_WHAT THE EXERCISE ASKS:_ Below are the records; pull every line that includes "Aceiteros".

*** Opening of DATA SUPPLIED ***

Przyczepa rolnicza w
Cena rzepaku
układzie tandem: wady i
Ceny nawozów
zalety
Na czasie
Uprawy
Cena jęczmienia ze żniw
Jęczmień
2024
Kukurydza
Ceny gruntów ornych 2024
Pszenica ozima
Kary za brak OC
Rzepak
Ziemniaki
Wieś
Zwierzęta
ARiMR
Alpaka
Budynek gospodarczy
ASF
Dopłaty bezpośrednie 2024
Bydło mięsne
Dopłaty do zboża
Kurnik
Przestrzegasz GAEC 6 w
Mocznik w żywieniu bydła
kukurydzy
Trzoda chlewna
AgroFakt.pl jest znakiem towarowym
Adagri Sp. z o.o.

*** Close of DATA SUPPLIED ***
*** Opening of DATA SUPPLIED ***

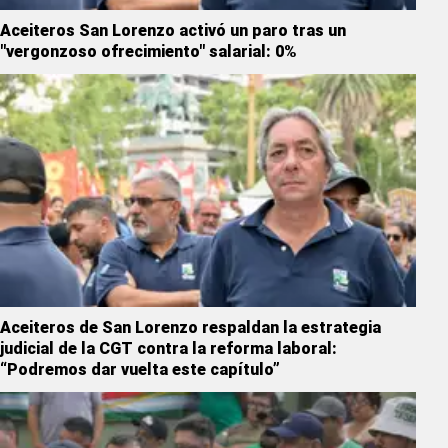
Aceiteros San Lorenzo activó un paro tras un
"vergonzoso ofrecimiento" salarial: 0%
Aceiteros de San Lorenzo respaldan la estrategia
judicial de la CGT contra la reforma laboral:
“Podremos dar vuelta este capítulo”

*** Close of DATA SUPPLIED ***

_TASK SOLUTION:_
Aceiteros San Lorenzo activó un paro tras un
Aceiteros de San Lorenzo respaldan la estrategia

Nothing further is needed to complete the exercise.